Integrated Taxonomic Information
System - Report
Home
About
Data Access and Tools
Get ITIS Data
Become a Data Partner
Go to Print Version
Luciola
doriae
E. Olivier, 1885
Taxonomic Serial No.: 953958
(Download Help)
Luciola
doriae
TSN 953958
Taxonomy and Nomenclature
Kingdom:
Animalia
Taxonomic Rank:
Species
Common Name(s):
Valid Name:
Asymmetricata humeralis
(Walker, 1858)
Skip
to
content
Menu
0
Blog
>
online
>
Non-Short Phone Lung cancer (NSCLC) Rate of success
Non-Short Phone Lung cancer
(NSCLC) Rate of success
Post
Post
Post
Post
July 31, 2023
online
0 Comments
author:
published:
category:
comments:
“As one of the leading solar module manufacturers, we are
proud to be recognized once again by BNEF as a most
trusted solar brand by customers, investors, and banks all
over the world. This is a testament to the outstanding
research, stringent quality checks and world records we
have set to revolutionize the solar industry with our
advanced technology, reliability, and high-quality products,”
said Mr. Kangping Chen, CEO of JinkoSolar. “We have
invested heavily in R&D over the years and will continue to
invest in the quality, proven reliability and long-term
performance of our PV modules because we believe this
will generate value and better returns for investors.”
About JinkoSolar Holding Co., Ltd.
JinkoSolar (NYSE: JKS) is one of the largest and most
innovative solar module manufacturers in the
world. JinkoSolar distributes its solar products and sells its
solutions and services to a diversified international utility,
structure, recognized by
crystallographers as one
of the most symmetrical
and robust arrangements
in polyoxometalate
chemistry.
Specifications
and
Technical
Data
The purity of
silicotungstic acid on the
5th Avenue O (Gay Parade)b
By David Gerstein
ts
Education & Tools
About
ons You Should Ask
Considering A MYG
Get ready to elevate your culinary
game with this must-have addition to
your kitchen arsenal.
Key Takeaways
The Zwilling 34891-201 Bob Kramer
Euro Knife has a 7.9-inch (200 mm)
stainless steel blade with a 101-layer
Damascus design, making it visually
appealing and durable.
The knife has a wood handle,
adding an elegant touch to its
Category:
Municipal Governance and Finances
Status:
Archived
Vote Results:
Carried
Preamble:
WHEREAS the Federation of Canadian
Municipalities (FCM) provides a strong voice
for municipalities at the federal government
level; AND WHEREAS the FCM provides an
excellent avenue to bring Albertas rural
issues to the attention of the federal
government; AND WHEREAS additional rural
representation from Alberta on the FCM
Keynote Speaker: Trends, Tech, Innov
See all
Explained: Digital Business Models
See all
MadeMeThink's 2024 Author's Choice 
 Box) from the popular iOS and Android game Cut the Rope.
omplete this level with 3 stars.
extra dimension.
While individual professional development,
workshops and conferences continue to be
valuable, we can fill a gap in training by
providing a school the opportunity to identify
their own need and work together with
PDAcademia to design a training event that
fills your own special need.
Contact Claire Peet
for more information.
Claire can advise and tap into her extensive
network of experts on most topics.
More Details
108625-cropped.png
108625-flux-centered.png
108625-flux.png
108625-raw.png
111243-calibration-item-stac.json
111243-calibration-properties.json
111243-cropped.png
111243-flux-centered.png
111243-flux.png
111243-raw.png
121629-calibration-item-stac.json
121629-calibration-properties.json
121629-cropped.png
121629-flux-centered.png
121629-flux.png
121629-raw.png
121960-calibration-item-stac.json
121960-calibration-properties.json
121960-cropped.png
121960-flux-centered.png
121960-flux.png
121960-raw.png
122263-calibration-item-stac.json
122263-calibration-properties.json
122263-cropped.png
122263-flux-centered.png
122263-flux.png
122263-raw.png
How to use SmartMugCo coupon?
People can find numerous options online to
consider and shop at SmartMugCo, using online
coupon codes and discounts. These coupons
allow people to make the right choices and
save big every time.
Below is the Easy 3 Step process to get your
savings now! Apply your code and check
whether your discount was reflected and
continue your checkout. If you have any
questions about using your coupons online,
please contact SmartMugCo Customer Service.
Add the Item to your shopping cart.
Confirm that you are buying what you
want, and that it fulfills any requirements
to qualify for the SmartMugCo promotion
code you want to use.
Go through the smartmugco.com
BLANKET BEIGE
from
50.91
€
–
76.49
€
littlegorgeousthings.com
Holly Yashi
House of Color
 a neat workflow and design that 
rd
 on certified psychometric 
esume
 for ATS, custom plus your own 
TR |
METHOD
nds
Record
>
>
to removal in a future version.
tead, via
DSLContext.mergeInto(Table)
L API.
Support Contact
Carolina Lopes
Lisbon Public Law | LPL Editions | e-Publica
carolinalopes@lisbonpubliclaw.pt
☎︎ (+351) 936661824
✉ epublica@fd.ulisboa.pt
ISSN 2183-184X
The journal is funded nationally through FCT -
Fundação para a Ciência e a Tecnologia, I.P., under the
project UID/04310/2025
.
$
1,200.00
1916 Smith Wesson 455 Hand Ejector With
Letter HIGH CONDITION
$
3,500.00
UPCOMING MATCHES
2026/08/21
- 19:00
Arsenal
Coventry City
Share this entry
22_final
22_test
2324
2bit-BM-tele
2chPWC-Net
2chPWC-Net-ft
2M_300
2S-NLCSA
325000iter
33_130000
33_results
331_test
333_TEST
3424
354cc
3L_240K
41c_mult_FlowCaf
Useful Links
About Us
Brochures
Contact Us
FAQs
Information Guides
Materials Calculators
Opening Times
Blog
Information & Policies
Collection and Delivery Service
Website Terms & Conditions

> **TASK DESCRIPTION**: Please restate the records word for word. Go from the first line to the line with "over the world." and include both.

> **SOLUTION TO THIS TASK**:
Integrated Taxonomic Information
System - Report
Home
About
Data Access and Tools
Get ITIS Data
Become a Data Partner
Go to Print Version
Luciola
doriae
E. Olivier, 1885
Taxonomic Serial No.: 953958
(Download Help)
Luciola
doriae
TSN 953958
Taxonomy and Nomenclature
Kingdom:
Animalia
Taxonomic Rank:
Species
Common Name(s):
Valid Name:
Asymmetricata humeralis
(Walker, 1858)
Skip
to
content
Menu
0
Blog
>
online
>
Non-Short Phone Lung cancer (NSCLC) Rate of success
Non-Short Phone Lung cancer
(NSCLC) Rate of success
Post
Post
Post
Post
July 31, 2023
online
0 Comments
author:
published:
category:
comments:
“As one of the leading solar module manufacturers, we are
proud to be recognized once again by BNEF as a most
trusted solar brand by customers, investors, and banks all
over the world. This is a testament to the outstanding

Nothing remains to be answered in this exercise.